- **What you have to do**: Rewrite the paragraph beginning "At least three of the migrants" in the deportation flights article below as a short list that keeps its main facts.

- **Text block**:

--- START ---

US deportation flights resume despite pandemic

GUATEMALA CITY, Guatemala (AP) — Guatemala again began receiving deportation flights from the United States this week after a one-week pause prompted by three deportees testing positive for COVID-19.

The Guatemalan Government had asked the United States to send no more than 25 deportees per flight, to give them health exams before departure, and to certify that they are not infected.

However, the flights resumed Monday with 76 migrants aboard the first and 106 on the second. Guatemala’s foreign ministry did not immediately clarify why the US had not complied with its requirements, but the flights came on the same day that the US State Department announced that aid would continue to Guatemala and the other Northern Triangle countries.

At least three of the migrants who arrived Monday were taken directly to a hospital for COVID-19 testing. One of the flights also included 16 unaccompanied minors, according to the Guatemalan Immigration Institute. Citing the epidemic as the cause, the US has started to swiftly deport unaccompanied minors rather than holding them in protective settings, as specified by law.

Also on Monday, US Secretary of State Mike Pompeo said in a statement that he had informed Congress that the US Government would continue assistance for Guatemala, El Salvador, and Honduras in order to continue to lower illegal immigration and accomplish other policy objectives.

Pompeo said that since illegal immigration from those three countries peaked in May 2019, “encounters” with migrants from those countries has fallen by 76 per cent. The US Government has effectively ended any possibility of seeking asylum at the southern border with emergency restrictions applied in the face of the epidemic.

Before the epidemic, the US had also started sending Hondurans and Salvadorans to Guatemala and similarly had agreements in place to begin doing so in Honduras and El Salvador.

--- END ---

- **Supplied records**:
--- START ---

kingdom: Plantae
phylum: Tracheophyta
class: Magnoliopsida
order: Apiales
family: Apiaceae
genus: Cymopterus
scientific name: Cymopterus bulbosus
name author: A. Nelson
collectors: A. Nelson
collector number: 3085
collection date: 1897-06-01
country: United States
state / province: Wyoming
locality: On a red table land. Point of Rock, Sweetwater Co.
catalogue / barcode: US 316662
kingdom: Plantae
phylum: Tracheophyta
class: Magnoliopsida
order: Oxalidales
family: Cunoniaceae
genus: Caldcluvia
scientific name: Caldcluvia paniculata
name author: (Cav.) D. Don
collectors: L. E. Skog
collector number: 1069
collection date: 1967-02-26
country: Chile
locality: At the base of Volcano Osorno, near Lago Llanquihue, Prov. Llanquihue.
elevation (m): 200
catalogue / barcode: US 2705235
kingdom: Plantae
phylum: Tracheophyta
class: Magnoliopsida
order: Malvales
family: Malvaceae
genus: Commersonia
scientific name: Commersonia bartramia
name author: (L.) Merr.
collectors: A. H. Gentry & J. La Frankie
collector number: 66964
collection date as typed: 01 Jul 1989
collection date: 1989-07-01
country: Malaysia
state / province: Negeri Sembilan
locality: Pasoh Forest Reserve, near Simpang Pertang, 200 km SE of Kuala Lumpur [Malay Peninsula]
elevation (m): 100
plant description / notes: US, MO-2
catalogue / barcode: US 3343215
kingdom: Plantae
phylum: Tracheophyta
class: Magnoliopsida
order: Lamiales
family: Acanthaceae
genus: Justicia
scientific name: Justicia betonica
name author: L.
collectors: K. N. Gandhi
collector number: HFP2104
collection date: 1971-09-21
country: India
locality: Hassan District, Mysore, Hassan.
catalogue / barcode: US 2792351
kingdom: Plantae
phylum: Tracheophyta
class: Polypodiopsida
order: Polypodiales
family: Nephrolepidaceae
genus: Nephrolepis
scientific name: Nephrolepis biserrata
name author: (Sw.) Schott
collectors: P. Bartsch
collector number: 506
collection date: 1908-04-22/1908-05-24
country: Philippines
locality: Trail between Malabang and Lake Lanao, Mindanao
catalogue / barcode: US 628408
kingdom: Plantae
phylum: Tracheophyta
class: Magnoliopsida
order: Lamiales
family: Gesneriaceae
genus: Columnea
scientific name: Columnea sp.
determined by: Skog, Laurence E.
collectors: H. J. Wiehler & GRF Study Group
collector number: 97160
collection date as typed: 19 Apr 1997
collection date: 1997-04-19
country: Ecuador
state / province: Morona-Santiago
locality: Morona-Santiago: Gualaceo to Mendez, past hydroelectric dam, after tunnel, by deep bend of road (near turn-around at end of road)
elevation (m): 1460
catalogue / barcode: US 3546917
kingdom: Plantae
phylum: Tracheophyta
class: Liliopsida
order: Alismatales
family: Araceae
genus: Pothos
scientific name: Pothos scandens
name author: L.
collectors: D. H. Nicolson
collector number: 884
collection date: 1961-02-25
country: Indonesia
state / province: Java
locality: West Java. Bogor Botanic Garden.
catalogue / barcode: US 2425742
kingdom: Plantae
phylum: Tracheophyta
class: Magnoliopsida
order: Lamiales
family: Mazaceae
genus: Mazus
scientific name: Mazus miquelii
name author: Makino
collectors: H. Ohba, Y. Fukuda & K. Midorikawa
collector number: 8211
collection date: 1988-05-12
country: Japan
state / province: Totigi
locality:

--- END ---

- **Output of the exercise**:
- At least three migrants who arrived Monday were taken directly to a hospital for COVID-19 testing.
- One of the flights carried 16 unaccompanied minors, according to the Guatemalan Immigration Institute.
- Citing the epidemic, the US has begun swiftly deporting unaccompanied minors instead of holding them in protective settings as the law specifies.